Adapun kitab-kitab yang digolongkan ke dalam kitab shahih selain dari kitab enam, sebagaimana yang diterangkan oleh as-Suyuthi, ialah Shahih Ibnu Khuzaimah (w. 311 H), Shahih Abu Awanah al-Isfarayni (w. 316 H), Shahih Ibnu Haibban al-Busti (w. 354 H), Shahih al-Mukhtaras karya adh-Dhiya' al-Maqdisi (w. 634 H). Masing-masing kitab yang lima ini mempunyai keistimewaan, yang di antaranya adalah:
- Barang siapa yang ingin bertafaqquh (mendalami hukum), maka hendaklah ia mempelajari Shahih al-Bukhari. Karena maksud al-Bukhari dalam menyusun kitabnya, metakhrijkan hadits-hadits yang shahih lagi muttashil dan mengistinbathkan hukum, sirah dan tafsir.
- Barang siapa yang ingin memperoleh kitab yang kurang terdapat di dalamnya hadits-hadits mu'allaq, maka hendaklah dia menghadapi Shahih Muslim. Muslim dalam usahanya bermaksud menyebutkan hadits-hadits shahih saja, tanpa mengistimbatkan hukum.
- Barang siapa yang ingin mengumpulkan hadits-hadits yang telah dipergunakan oleh ahli fiqih untuk menjadi dalil hokum, maka hendaklah dia menuju kepada Sunan Abu Daud. Abu Daud mengumpulkan dalam sunannya hadits shahih dan hasan, yang dapat untuk diamalkan.
- Barang siapa yang ingin menambah ilmu pengetahuannya dalam bidang ilmu hadits atau dalam bidang kaidah-kaidah tahdits, maka hendaklah dia menghadapi Sunan at-Turmudzi.
- Barang siapa yang ingin memperoleh Sunan yang baik penertibannya menurut bab fiqih, maka hendaklah dia mengahadapi Sunan Ibnu Majah.

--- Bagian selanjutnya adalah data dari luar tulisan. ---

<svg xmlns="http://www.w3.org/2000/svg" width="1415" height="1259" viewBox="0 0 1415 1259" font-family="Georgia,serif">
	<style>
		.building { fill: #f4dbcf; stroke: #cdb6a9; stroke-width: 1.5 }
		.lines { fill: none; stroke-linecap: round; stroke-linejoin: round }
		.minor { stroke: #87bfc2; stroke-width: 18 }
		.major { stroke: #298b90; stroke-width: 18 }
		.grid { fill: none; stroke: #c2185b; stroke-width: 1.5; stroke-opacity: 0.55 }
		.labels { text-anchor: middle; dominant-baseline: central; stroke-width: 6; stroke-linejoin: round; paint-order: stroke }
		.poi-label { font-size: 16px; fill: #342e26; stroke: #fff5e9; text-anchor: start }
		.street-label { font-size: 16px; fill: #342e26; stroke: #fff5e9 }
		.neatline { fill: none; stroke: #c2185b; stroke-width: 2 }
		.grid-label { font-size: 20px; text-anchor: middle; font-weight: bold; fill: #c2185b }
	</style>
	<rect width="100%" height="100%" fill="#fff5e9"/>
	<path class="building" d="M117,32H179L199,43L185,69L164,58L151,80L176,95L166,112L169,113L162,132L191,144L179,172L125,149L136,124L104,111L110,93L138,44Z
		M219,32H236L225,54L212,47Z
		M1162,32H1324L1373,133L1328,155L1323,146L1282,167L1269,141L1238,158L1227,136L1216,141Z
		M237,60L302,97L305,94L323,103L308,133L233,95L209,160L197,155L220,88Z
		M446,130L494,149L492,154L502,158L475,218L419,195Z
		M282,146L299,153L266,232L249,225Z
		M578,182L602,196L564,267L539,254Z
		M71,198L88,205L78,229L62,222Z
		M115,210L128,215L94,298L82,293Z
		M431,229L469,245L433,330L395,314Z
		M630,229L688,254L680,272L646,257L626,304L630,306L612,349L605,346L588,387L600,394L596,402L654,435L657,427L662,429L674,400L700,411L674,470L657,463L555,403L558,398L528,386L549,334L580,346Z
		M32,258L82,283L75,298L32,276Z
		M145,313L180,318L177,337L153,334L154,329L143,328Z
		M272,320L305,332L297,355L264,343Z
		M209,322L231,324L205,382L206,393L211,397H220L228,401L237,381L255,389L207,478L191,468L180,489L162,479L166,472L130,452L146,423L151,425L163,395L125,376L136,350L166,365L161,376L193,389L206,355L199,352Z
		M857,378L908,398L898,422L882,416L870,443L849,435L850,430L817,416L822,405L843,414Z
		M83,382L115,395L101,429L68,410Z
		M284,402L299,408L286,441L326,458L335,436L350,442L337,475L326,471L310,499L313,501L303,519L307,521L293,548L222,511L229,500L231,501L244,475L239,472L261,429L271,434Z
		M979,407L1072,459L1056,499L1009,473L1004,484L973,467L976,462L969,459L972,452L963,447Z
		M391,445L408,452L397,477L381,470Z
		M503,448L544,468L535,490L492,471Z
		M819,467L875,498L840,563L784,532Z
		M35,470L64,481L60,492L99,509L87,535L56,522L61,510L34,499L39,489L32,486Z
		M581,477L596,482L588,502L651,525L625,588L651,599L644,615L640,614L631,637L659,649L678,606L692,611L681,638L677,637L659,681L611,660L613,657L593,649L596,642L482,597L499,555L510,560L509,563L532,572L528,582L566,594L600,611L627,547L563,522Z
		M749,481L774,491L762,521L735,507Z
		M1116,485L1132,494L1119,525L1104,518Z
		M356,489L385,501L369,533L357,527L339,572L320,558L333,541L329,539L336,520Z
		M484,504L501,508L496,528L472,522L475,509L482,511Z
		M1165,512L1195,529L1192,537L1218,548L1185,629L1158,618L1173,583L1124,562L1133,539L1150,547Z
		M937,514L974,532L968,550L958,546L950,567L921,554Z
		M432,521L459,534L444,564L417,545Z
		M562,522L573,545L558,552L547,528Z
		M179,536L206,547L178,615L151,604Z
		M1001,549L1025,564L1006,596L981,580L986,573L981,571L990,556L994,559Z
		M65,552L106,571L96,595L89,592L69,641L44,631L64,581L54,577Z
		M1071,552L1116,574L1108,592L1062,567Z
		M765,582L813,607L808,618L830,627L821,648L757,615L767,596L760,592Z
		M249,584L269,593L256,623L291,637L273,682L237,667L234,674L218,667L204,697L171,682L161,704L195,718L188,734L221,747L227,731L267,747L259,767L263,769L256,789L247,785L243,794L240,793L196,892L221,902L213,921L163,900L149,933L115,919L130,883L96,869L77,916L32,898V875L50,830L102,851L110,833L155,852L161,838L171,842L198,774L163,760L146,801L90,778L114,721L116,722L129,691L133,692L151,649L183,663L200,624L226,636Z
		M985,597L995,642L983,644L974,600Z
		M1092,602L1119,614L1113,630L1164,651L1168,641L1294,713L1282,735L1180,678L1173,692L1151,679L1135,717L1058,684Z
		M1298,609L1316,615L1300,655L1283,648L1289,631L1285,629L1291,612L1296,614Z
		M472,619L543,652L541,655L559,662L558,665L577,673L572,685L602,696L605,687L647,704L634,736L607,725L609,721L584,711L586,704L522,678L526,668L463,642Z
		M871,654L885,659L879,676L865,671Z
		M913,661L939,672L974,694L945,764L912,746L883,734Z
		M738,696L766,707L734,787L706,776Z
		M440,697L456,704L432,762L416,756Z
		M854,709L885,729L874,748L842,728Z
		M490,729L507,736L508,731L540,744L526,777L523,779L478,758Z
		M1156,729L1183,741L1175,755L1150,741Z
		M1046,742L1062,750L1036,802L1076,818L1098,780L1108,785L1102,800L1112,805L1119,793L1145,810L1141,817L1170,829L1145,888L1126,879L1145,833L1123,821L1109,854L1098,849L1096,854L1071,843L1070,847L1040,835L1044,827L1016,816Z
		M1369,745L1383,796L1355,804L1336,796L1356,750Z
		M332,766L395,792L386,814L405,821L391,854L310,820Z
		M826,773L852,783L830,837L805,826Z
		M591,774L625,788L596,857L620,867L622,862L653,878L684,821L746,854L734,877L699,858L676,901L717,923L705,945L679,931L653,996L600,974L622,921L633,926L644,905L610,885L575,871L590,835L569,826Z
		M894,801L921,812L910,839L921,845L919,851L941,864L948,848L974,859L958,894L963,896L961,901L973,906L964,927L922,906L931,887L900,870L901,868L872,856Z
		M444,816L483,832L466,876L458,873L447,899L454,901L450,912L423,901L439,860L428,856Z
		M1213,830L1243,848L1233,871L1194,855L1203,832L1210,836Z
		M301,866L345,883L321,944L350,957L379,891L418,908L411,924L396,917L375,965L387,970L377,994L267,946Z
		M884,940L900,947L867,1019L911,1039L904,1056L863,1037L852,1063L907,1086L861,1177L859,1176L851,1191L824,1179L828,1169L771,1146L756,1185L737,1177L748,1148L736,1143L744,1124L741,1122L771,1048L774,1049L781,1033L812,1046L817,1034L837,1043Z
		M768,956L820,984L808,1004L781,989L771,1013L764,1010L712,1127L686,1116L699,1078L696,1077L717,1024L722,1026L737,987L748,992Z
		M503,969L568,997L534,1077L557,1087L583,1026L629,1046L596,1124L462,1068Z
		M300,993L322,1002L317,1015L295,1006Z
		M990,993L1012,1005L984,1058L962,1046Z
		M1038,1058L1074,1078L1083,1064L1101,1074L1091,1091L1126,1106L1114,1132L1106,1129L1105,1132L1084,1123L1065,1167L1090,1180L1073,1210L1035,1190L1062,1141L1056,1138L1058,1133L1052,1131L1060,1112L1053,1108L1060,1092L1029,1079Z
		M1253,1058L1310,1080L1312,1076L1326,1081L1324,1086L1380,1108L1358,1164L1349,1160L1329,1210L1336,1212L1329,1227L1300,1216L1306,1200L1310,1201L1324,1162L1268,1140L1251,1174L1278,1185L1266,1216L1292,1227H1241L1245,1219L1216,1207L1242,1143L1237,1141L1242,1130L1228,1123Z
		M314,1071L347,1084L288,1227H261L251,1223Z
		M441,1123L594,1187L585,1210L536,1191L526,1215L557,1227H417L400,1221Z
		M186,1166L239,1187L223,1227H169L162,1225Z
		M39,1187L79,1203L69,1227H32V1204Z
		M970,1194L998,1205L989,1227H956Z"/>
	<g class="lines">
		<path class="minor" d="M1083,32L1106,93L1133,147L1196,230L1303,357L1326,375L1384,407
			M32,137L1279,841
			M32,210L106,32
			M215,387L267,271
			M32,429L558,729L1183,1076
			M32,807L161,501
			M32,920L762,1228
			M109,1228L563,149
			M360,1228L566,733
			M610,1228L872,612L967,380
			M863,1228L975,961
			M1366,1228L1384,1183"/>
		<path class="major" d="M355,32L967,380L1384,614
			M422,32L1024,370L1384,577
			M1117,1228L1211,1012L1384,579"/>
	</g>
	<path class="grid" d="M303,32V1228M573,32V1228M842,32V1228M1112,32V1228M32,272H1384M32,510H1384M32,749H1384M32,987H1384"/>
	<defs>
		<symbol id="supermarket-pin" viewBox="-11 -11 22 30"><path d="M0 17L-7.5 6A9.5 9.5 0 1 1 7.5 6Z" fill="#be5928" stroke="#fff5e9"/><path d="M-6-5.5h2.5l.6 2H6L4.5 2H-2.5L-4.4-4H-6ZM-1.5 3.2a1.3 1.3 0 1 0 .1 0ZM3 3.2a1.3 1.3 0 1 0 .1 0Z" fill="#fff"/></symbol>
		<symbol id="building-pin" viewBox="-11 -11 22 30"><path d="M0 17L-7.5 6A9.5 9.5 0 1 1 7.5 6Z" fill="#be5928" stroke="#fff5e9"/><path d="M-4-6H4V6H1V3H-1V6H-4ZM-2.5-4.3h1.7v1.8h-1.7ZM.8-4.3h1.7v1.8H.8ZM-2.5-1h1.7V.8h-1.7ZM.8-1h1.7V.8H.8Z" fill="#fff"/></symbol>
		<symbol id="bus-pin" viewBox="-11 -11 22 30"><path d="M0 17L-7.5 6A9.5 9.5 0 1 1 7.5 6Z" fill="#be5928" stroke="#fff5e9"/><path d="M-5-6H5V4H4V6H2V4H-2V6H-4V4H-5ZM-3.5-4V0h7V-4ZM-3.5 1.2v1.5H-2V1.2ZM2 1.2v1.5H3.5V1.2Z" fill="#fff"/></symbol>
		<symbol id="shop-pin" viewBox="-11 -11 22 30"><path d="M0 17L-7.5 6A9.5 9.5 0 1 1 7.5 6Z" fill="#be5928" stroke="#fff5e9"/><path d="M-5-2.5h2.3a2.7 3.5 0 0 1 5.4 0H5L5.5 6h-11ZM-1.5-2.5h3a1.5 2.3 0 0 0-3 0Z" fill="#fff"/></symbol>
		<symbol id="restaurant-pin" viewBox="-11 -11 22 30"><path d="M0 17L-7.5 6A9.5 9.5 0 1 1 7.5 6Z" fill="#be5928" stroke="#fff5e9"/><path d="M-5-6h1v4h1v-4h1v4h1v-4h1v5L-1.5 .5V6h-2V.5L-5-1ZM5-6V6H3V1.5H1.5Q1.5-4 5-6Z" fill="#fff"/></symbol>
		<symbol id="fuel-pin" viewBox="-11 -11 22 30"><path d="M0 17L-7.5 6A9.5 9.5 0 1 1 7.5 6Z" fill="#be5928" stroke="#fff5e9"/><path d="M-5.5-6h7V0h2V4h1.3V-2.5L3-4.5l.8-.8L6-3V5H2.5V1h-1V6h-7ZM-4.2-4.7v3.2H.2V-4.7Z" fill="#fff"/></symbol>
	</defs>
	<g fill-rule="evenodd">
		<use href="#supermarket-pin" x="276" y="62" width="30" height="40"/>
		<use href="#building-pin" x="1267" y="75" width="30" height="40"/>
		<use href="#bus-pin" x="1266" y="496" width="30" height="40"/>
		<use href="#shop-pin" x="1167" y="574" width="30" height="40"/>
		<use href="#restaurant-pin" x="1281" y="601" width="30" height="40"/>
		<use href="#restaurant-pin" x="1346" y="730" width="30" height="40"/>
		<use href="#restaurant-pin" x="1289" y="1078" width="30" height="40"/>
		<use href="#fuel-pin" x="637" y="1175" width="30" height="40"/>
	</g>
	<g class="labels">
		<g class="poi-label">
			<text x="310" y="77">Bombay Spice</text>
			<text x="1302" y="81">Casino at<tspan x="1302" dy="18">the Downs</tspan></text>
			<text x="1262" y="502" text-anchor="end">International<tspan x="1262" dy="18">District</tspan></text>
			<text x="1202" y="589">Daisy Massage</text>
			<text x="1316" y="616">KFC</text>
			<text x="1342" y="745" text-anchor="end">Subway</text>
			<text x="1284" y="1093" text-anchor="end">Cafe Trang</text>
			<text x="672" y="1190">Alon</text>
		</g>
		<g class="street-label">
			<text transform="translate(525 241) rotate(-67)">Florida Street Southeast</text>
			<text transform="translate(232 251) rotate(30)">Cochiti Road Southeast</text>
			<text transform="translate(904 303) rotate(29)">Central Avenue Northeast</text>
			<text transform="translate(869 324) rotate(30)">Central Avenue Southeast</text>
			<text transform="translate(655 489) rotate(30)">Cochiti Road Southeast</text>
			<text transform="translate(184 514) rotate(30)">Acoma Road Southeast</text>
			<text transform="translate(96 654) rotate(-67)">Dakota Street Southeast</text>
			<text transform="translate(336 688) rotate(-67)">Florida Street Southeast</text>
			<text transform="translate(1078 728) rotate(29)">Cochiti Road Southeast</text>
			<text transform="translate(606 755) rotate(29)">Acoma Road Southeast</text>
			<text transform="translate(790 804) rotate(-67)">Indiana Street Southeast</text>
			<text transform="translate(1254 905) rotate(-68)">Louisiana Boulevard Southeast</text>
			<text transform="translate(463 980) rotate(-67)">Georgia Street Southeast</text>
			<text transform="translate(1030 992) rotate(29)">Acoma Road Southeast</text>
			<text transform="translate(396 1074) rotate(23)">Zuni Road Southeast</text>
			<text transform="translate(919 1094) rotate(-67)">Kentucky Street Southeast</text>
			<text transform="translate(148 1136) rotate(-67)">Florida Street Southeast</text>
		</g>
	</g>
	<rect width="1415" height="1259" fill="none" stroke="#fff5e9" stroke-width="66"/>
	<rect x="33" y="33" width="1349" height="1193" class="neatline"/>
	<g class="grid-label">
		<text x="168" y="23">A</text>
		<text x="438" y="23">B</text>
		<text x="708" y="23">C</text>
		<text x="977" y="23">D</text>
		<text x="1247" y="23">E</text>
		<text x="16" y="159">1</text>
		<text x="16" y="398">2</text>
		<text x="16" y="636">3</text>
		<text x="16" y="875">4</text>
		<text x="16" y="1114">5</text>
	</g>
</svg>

D. Rumus-rumus Dalam Kitab-kitab Hadits
Di dalam Shahih Bukhari dan Muslim, kita mendapat beberapa rumus. Perkataan Haddatsana dirumuskan dengan "tsana", dan perkataan Akhbarana dirumuskan dengan "ana". Di dalam Shahih Muslim sering kali kita menemukan huruf Ha untuk menjadi rumus bahwa beliau telah berpindah dari satu sanad ke sanad yang lain apabila hadts itu mempunyai dua sanad atau lebih. Maka karenanya seseorang pembaca Shahih Muslim, haruslah mangatakan Ha kemudian barulah dia meneruskan bacaannya.

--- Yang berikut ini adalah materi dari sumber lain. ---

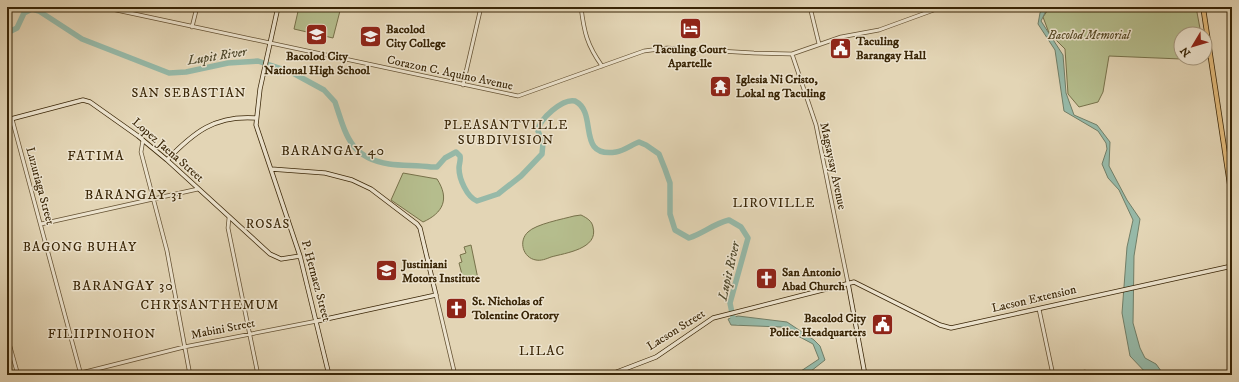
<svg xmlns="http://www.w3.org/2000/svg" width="1239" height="382" font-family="'IM FELL DW Pica',serif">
	<rect width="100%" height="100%" fill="#e3d5b5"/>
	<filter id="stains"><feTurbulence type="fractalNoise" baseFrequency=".005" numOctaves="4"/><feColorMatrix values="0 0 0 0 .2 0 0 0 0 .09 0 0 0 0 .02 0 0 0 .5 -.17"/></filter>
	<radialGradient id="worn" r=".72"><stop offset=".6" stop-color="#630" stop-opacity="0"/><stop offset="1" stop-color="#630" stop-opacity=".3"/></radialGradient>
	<path fill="#b5bd8d" stroke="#77714a" d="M299,7H341L333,38L294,29Z
		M1050,7H1196L1201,34H1181V58H1204L1205,60L1109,56L1103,92L1098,102L1079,107L1068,94L1065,49L1049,33L1043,17Z
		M403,173L437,179C450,199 443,213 423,222L391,200Z
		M581,215C587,218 592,221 593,227C599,249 565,253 551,257C546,259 541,261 536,260C523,258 518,241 528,232C536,224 563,219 574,216Z
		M471,245L478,279L464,282L459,263L462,262L460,255L466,253L464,247Z"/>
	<path fill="#96b9a8" stroke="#717e67" d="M1043,7H1048L1041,21L1063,55L1066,93L1074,115L1097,125L1110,142L1109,166L1127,200L1140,219L1134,256L1133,323L1140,348L1145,358L1156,364L1164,375H1148L1130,356L1122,313L1127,247L1133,220L1119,190L1108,178L1102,164L1107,149L1106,143L1098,131L1064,111L1055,50L1038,24L1040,13Z
		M738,316L787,322L814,340L820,346L825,360L806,375H795L819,359L813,344L781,327L731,325L728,319Z"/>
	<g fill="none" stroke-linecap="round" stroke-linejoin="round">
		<path stroke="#96b9a8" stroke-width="5.5" d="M7,33L17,28L24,13L32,9L39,11L82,39L169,73L186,72L228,63L258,61L291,72L324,90L335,102C346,135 350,158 389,164C403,166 417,165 431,167H437L445,158L456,152L460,156C461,160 459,164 459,168C459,179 467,197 477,201L498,194L521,176L542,154L543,143L538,131C539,119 563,98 575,101C599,113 575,158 616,152C624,151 631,145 639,142L646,145L659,154L665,169L670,183V214L675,230L689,238C704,233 713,224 729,220L741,227L748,238L730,303L733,318L738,322"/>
		<defs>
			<path id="tertiary" d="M102,7L518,96L644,51L667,48L754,53L792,54L841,37L879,30L942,7
				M581,7C584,32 587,45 602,66
				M810,7L819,44
				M192,27L197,7
				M792,54L816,125L848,283
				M463,85L481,7
				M12,119L81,375
				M143,140L141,152L167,251L190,375
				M229,218L228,228L258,375
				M41,224L198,189
				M436,295L455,375
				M1039,309L1053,375
				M7,336L18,375
				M73,375L184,347L317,321
				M1072,375L1085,372L1086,375"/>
			<path id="secondary" d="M278,7L260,89L256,125L300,256L329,375
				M7,120L83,100L90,102L138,136L167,160L270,254L281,259L300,256
				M167,160C194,132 215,115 256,118
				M271,169L325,173L352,180L371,189L417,224L420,228L436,295L317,321
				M848,283L865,375
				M609,375L656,357L713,318L854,282L940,325L951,328L1232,266"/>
			<path id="primary" d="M1203,7L1232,199"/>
		</defs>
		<use href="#tertiary" stroke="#645132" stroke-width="4.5"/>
		<use href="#secondary" stroke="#392506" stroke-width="5"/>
		<use href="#primary" stroke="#392506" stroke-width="5.5"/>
		<use href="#tertiary" stroke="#ede4cf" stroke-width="3"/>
		<use href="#secondary" stroke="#ede4cf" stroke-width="3.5"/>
		<use href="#primary" stroke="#e2ba7a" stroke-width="4"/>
	</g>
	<defs>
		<symbol id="hotel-square" viewBox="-11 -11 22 22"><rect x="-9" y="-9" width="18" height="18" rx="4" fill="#8f2418" stroke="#ede4cf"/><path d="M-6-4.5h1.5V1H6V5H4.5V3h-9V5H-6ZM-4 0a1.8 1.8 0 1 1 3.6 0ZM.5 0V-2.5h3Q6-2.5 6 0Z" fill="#fff"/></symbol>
		<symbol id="school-square" viewBox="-11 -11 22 22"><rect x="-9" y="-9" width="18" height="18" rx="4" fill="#8f2418" stroke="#ede4cf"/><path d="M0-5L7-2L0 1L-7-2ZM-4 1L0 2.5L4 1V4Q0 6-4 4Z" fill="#fff"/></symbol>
		<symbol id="university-square" viewBox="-11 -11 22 22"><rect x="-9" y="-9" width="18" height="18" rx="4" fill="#8f2418" stroke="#ede4cf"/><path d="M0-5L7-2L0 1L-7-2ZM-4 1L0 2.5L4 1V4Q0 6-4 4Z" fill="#fff"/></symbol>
		<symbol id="civic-square" viewBox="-11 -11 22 22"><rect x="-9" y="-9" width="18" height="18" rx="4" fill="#8f2418" stroke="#ede4cf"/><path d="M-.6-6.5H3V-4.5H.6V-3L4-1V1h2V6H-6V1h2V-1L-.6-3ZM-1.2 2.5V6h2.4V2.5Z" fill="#fff"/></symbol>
		<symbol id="temple-square" viewBox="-11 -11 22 22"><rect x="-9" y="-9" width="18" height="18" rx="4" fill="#8f2418" stroke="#ede4cf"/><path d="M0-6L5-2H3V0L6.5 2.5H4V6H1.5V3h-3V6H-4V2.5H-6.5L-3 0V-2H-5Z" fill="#fff"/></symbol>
		<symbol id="church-square" viewBox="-11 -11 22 22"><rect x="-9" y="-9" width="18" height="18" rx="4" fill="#8f2418" stroke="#ede4cf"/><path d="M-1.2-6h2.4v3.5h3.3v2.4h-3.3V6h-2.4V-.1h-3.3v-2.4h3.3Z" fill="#fff"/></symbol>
	</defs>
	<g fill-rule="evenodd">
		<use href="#hotel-square" x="678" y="16" width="25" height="25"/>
		<use href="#school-square" x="304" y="22" width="25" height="25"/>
		<use href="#university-square" x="358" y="24" width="25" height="25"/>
		<use href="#civic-square" x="828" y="36" width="25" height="25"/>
		<use href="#temple-square" x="708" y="74" width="25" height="25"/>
		<use href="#university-square" x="374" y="258" width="25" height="25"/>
		<use href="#church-square" x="754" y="266" width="25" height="25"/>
		<use href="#church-square" x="444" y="296" width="25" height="25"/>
		<use href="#civic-square" x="870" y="312" width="25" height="25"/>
	</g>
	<g text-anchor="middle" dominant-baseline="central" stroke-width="3" stroke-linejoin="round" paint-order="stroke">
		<g font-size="12" font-weight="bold" fill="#392506" stroke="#ede4cf" text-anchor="start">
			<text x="386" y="29">Bacolod<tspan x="386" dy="14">City College</tspan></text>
			<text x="856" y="41">Taculing<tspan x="856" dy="14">Barangay Hall</tspan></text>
			<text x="690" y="49" text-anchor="middle">Taculing Court<tspan x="690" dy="14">Apartelle</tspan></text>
			<text x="317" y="56" text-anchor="middle">Bacolod City<tspan x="317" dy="14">National High School</tspan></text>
			<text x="736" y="79">Iglesia Ni Cristo,<tspan x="736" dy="14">Lokal ng Taculing</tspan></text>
			<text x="402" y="264">Justiniani<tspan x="402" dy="14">Motors Institute</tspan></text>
			<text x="782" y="272">San Antonio<tspan x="782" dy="14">Abad Church</tspan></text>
			<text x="472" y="301">St. Nicholas of<tspan x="472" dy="14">Tolentine Oratory</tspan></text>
			<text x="866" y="318" text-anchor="end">Bacolod City<tspan x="866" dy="14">Police Headquarters</tspan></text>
		</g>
		<g font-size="12" font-style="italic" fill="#584b28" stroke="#ede4cf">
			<text x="1089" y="35">Bacolod Memorial</text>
		</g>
		<g font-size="12" fill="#392506" stroke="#ede4cf">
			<text transform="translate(450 73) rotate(12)">Corazon C. Aquino Avenue</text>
			<text transform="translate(168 150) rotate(41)">Lopez Jaena Street</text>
			<text transform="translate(833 166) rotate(78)">Magsaysay Avenue</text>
			<text transform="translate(40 186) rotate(75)">Luzuriaga Street</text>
			<text transform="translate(316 281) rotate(75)">P. Hernaez Street</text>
			<text transform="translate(1034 299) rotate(-13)">Lacson Extension</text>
			<text transform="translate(223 329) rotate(-11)">Mabini Street</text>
			<text transform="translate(676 330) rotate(-32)">Lacson Street</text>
		</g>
		<g font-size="13" font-style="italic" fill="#504a2e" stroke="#ede4cf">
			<text transform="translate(217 56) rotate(-9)">Lupit River</text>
			<text transform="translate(729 271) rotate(-77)">Lupit River</text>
		</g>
		<g font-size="13" letter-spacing="1" fill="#392506" stroke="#ede4cf">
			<text x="189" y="93">SAN SEBASTIAN</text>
			<text x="506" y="125">PLEASANTVILLE<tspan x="506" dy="15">SUBDIVISION</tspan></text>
			<text x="96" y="156">FATIMA</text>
			<text x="774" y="203">LIROVILLE</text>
			<text x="268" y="224">ROSAS</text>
			<text x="80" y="247">BAGONG BUHAY</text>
			<text x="210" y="305">CHRYSANTHEMUM</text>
			<text x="102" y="334">FILIIPINOHON</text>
			<text x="542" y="351">LILAC</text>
		</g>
		<g font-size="14" letter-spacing="1" fill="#392506" stroke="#ede4cf">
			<text x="333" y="151">BARANGAY 40</text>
			<text x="134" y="195">BARANGAY 31</text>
			<text x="123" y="286">BARANGAY 30</text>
		</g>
	</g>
	<rect width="1239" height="382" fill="none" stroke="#e3d5b5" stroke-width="24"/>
	<rect x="8" y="8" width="1223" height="366" fill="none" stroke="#392506" stroke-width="2"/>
	<rect x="12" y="12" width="1215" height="358" fill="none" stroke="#392506"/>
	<g transform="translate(1193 46) rotate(232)"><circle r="19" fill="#ede4cf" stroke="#a5987f"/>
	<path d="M0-3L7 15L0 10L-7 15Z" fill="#8f2418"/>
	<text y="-6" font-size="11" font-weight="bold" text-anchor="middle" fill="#392506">N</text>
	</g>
	<rect width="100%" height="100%" filter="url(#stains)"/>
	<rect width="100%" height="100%" fill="url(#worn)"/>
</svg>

Ibnu Hajar dalam kitab At Taqrib menggunakan rumus untuk di isyaratkan kepada nama tokoh-tokoh hadits.
- Untuk mengisyaratkan kepada hadist yang diriwayatkan oleh Al Bukhari dalam shahihnya di pakai kalimat “kha’.
- Jika hadits itu bersanad Mu’allaq maka dipakai isyarat kha-t.
- Untuk hadits Al Bukhari yang diriwayatkan kitab Al Adabul dufrad ba-kh.
- Untuk hadits-hadits yang diriwayatkan dalam kitab Khallqul nil ‘ibad dipakai istilah ‘Ain dan kha.
- Untuk hadits-hadits al Bukhari yang diriwayatkan dalam ju-zul Qir’ah dipakai rumus Zai.
- Untuk hadits-hadits yang diriwayatkan dalam kitab Raf’ul Yadaini digunakan Ya.
- Untuk hadits-hadits yang dipakai Muslim dipakai istilah mim.
- Untuk hadits-hadits yang oleh Muslim dalam Muqaddamah Shalihnya dipergunakan rumus mim dan qaf.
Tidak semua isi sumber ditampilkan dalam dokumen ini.